In certain parts of Europe, anti-patent sentiment is on the rise – with pirate parties in various countries making electoral breakthroughs (though perhaps temporarily) and the mainstream press giving ever-growing coverage to those sceptical of the benefits the patent system brings. Battistelli, though, was sanguine about events. “The more successful something becomes, the more critics it will have,” he said. The best way to deal with them, he continued, is to deliver quality results. “We must be more and more rigorous. It has to be difficult to obtain a patent and only those who can fulfil a high level of conditions on things such as novelty and inventive step, should get one. Each patent that is granted should deserve it. We have to be sure, even though that is difficult when you are receiving 250,000 applications a year.”

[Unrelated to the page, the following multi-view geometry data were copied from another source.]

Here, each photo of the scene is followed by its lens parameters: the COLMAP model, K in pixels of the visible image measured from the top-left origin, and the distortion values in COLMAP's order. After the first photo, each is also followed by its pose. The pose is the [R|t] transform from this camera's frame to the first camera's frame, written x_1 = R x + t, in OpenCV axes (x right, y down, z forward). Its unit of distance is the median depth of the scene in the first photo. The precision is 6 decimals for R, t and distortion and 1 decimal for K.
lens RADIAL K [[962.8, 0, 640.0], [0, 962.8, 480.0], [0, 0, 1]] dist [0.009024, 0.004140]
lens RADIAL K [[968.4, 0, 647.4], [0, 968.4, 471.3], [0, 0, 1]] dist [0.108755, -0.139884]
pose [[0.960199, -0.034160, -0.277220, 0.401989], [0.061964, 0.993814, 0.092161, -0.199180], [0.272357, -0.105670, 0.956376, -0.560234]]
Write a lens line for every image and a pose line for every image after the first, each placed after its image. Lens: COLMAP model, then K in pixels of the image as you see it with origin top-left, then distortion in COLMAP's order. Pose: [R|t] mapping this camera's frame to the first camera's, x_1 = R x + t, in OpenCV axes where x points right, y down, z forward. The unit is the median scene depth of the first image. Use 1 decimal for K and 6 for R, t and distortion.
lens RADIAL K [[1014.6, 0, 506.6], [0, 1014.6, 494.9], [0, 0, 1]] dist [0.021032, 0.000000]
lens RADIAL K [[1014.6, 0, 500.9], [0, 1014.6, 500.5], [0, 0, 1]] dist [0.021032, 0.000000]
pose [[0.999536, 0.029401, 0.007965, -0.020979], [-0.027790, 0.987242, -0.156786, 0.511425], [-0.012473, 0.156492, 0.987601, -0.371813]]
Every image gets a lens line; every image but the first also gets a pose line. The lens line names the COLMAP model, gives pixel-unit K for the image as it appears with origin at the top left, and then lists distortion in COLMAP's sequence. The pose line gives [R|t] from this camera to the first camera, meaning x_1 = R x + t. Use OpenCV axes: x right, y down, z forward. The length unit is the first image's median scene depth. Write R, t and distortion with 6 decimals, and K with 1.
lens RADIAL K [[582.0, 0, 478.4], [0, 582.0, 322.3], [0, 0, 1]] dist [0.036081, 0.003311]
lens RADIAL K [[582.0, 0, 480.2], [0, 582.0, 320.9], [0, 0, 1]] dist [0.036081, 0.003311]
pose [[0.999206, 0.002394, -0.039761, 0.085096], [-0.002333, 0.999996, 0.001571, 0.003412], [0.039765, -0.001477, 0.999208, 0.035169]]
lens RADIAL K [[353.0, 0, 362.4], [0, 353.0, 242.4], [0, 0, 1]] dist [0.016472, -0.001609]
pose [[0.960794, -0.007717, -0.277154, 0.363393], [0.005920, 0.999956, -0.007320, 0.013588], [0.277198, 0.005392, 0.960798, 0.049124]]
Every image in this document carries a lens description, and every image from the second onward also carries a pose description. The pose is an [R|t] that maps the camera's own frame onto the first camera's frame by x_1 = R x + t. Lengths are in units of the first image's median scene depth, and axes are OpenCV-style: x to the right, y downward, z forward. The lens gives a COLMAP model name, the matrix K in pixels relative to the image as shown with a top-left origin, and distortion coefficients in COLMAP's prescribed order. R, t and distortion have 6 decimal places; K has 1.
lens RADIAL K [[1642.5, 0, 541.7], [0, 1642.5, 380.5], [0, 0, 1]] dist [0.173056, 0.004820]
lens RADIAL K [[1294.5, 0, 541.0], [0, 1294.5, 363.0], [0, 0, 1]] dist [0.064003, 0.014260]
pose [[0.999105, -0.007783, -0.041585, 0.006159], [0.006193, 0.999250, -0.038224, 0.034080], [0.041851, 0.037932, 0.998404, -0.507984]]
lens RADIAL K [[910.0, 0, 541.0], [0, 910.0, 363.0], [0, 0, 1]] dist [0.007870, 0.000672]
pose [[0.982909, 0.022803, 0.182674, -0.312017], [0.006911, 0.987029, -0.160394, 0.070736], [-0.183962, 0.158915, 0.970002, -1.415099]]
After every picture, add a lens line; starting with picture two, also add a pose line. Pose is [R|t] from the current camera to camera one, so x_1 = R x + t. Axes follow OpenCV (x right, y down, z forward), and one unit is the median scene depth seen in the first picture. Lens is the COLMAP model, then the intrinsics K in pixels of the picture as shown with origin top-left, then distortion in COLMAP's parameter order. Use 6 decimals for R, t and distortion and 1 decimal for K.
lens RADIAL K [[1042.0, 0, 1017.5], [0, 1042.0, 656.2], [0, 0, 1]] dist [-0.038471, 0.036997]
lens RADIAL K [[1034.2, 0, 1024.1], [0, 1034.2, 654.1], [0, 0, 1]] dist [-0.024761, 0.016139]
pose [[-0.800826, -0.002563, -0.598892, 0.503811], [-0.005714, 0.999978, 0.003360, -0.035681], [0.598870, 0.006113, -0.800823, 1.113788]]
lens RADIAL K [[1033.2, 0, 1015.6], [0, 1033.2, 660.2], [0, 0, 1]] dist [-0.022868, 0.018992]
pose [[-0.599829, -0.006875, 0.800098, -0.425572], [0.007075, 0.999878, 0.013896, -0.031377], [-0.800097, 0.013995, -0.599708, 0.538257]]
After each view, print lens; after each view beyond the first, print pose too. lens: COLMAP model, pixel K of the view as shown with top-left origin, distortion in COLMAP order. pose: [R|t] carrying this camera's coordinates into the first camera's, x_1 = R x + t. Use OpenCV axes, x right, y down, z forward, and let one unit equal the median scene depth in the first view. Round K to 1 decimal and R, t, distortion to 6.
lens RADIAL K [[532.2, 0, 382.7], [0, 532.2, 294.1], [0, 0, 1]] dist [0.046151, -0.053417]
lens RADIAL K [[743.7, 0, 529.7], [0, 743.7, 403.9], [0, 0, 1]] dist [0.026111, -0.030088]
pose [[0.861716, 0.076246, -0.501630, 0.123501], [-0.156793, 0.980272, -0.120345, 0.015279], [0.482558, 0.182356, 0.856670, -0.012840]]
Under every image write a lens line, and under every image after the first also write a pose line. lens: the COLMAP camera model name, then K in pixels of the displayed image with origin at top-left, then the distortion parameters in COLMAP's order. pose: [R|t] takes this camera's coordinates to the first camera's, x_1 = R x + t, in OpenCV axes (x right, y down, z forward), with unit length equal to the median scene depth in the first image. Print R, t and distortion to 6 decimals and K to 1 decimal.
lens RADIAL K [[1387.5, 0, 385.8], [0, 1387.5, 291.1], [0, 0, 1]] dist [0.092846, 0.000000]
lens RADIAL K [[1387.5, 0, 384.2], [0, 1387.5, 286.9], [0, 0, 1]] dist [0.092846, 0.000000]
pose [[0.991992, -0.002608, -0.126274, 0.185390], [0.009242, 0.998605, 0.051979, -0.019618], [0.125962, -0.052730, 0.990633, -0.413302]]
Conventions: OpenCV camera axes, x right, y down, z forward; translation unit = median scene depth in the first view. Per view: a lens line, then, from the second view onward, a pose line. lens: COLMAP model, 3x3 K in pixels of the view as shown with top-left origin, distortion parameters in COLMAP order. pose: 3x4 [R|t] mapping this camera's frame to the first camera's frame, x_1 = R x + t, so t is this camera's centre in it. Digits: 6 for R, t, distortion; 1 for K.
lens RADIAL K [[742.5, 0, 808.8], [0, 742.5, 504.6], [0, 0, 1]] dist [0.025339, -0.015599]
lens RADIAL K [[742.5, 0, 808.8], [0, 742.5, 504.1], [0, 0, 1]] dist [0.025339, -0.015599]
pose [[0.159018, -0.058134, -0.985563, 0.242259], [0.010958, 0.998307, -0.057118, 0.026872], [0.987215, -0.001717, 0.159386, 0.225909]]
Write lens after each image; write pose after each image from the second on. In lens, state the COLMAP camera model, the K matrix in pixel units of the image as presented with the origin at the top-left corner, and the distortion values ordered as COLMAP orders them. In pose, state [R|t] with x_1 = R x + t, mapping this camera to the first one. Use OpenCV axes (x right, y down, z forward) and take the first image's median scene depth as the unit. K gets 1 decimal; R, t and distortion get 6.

However, there is more to it than that. It is also important to engage with the public and to make statistics and data available, so that people can make informed decisions. He mentioned the Economic and Scientific Advisory Board that the EPO has established composed of 12 senior figures from different stakeholder groups. They have their own budget and sit completely independent of the EPO, and have already produced reports on patent quality, fee and pricing structures, and are finalising one on patent thickets. On top of this, the EPO is working with OHIM and the European Commission to produce a report on the impact that IP has on the European economy, this will be along the lines of a similar study on the US produced by the USPTO earlier this year and should be ready some time in early 2013.